**Request:** List each line of the records containing the word "that", matching case exactly.

**Records:**
● ● ● ●

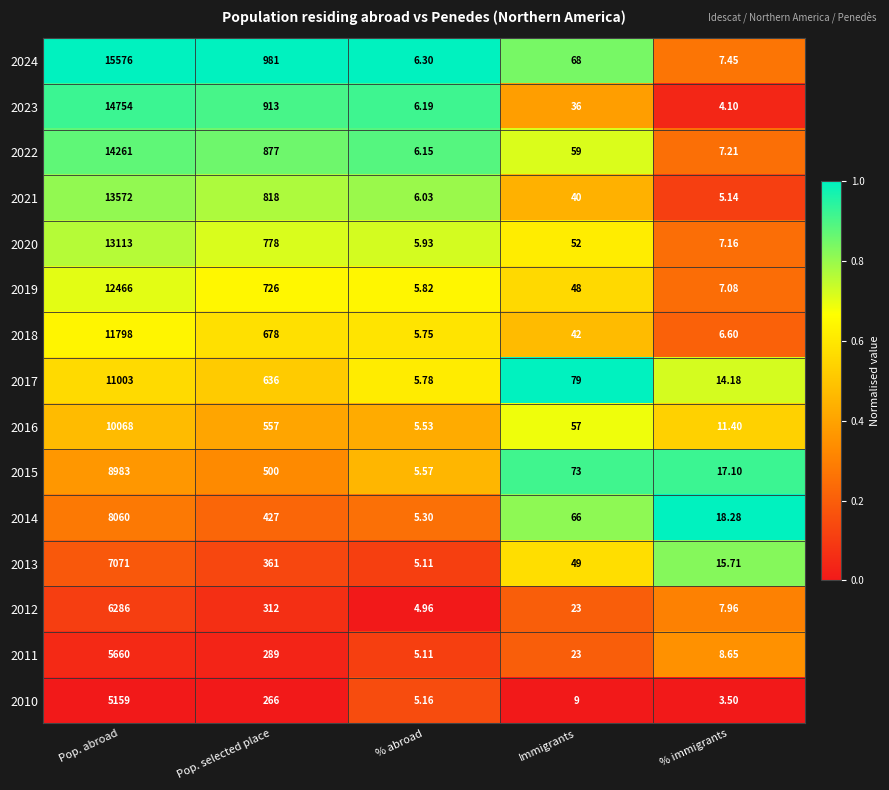

At which label does 2014 first exceed 66?

Pop. abroad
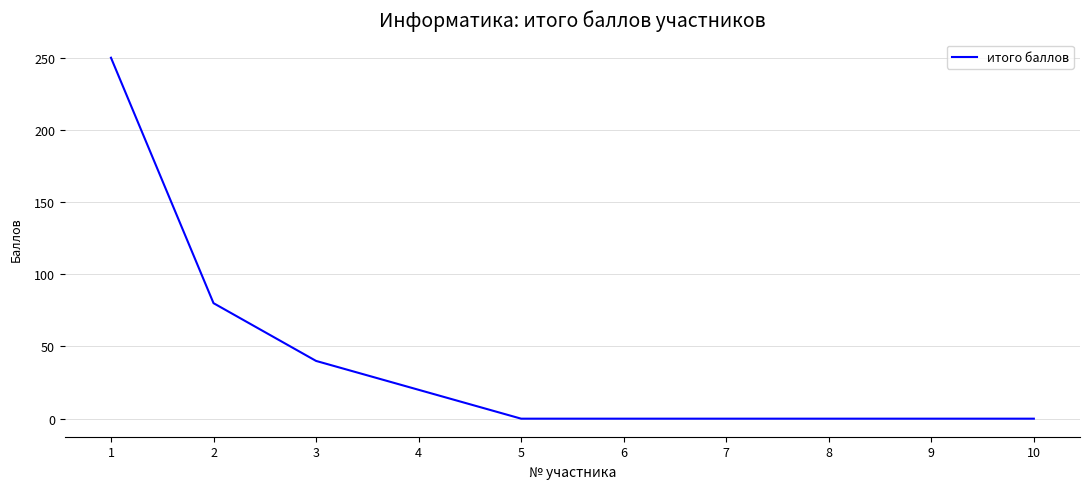

Is it true that the value at 7 is 143?

False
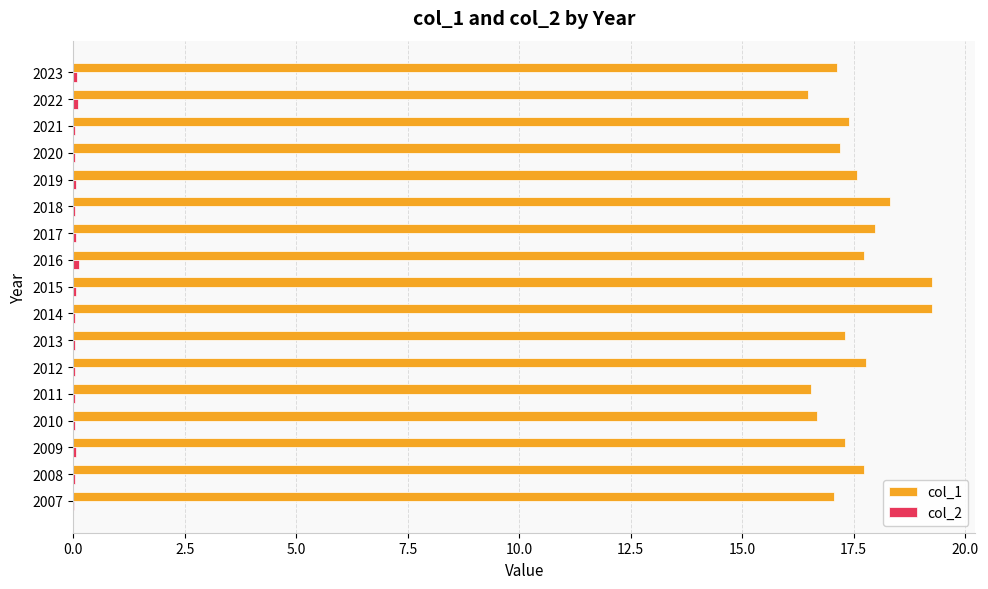

What is the highest value of the col_1 series?

19.3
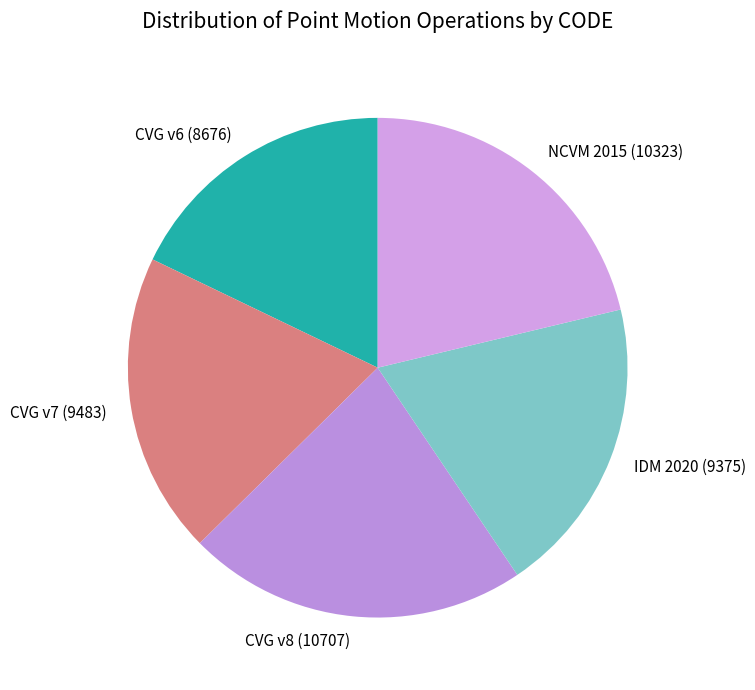

How many segments does this pie chart have?

5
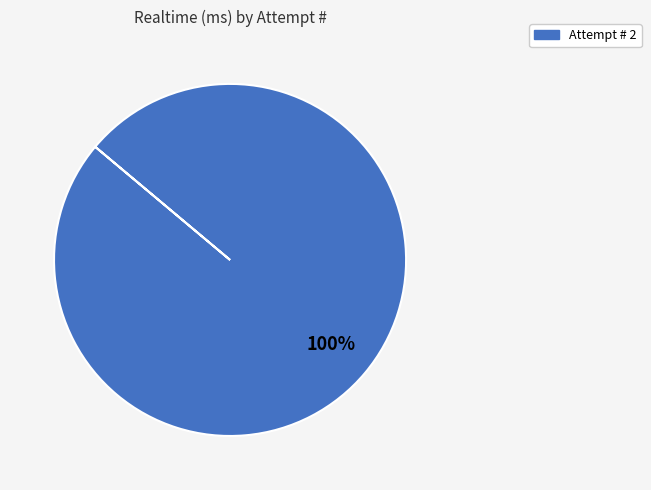

Is there any slice that represents more than half of the pie?

Yes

● ● ● ●

**Solution to this task:**
Is it true that the value at 7 is 143?
Is there any slice that represents more than half of the pie?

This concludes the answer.